### [Given text]
* * * * *

I too drooled heavily when the eZ80 was released, and I did some
commercial designs based on it, specifically the eZ80F91. The C
compiler was pretty good, and they initially shipped a very capable RTOS
based on XINU, complete with an IP stack, which I used in the products
that I designed. All of that software supported the extended (24-bit)
addressing.

But while the compiler itself was good, the overall tool environment
was pretty awful and poorly supported. Then, they made a mask change to
the IC that made their ($400!) programming tool stop working, forcing me
to either purchase a new one or kill the products. Then they replaced
the XINU-based RTOS with an in-house-written clone of it, due to some
legal dispute. The clone was well-conceived, but raw and buggy. That
was the beginning of the end.

Then they changed the mask again, introducing more
incompatibilities...that was the last straw, and as I had just started
exploring ARM at that time, I accelerated that process and moved
entirely to ARM at that point. This was around 2006. I've been making
a living as an ARM embedded hardware and firmware developer since then,
but since the NVIDIA drama threw that world's future into doubt, I now
have a RISC-V board on my desk.

* * * * *

### [Collected data]
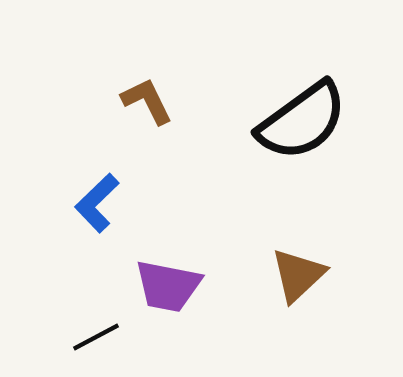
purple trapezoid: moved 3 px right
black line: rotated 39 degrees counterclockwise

* * * * *

In the text about the eZ80, which system was the first RTOS shipped with it based on?

### [Full output]
XINU